◆ **Assignment**:
Give back all the entries below. Omit none of them.

[Provided material — start]

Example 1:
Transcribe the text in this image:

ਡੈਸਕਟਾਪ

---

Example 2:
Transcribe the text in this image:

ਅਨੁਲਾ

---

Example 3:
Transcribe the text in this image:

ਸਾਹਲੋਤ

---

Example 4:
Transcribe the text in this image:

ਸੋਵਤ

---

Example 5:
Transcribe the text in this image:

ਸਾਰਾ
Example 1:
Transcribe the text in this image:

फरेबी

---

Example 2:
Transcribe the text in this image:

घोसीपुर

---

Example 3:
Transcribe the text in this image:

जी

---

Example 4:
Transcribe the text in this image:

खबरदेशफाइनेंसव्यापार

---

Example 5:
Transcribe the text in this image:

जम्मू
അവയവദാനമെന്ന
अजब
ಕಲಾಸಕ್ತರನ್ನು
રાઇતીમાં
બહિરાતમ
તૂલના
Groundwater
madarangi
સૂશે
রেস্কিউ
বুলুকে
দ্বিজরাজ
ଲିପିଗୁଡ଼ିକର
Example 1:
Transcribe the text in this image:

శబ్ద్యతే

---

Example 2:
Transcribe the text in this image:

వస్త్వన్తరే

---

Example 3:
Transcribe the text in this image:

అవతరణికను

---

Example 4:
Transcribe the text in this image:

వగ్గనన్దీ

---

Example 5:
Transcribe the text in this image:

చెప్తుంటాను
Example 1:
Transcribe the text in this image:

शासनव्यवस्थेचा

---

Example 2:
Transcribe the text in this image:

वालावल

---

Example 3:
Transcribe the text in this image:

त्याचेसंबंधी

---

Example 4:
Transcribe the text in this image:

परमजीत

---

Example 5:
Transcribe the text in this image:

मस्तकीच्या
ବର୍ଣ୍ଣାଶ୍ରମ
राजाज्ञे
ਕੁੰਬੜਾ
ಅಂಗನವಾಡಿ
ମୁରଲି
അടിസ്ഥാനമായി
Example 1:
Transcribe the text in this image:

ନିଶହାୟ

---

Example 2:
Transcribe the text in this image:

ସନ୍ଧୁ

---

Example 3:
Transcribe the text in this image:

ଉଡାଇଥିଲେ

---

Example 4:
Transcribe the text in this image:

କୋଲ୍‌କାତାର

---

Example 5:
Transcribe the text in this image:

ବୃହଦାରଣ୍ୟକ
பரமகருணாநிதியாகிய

[Provided material — finish]

◆ **Output for this task**:
Example 1:
Transcribe the text in this image:

ਡੈਸਕਟਾਪ

---

Example 2:
Transcribe the text in this image:

ਅਨੁਲਾ

---

Example 3:
Transcribe the text in this image:

ਸਾਹਲੋਤ

---

Example 4:
Transcribe the text in this image:

ਸੋਵਤ

---

Example 5:
Transcribe the text in this image:

ਸਾਰਾ
Example 1:
Transcribe the text in this image:

फरेबी

---

Example 2:
Transcribe the text in this image:

घोसीपुर

---

Example 3:
Transcribe the text in this image:

जी

---

Example 4:
Transcribe the text in this image:

खबरदेशफाइनेंसव्यापार

---

Example 5:
Transcribe the text in this image:

जम्मू
അവയവദാനമെന്ന
अजब
ಕಲಾಸಕ್ತರನ್ನು
રાઇતીમાં
બહિરાતમ
તૂલના
Groundwater
madarangi
સૂશે
রেস্কিউ
বুলুকে
দ্বিজরাজ
ଲିପିଗୁଡ଼ିକର
Example 1:
Transcribe the text in this image:

శబ్ద్యతే

---

Example 2:
Transcribe the text in this image:

వస్త్వన్తరే

---

Example 3:
Transcribe the text in this image:

అవతరణికను

---

Example 4:
Transcribe the text in this image:

వగ్గనన్దీ

---

Example 5:
Transcribe the text in this image:

చెప్తుంటాను
Example 1:
Transcribe the text in this image:

शासनव्यवस्थेचा

---

Example 2:
Transcribe the text in this image:

वालावल

---

Example 3:
Transcribe the text in this image:

त्याचेसंबंधी

---

Example 4:
Transcribe the text in this image:

परमजीत

---

Example 5:
Transcribe the text in this image:

मस्तकीच्या
ବର୍ଣ୍ଣାଶ୍ରମ
राजाज्ञे
ਕੁੰਬੜਾ
ಅಂಗನವಾಡಿ
ମୁରଲି
അടിസ്ഥാനമായി
Example 1:
Transcribe the text in this image:

ନିଶହାୟ

---

Example 2:
Transcribe the text in this image:

ସନ୍ଧୁ

---

Example 3:
Transcribe the text in this image:

ଉଡାଇଥିଲେ

---

Example 4:
Transcribe the text in this image:

କୋଲ୍‌କାତାର

---

Example 5:
Transcribe the text in this image:

ବୃହଦାରଣ୍ୟକ
பரமகருணாநிதியாகிய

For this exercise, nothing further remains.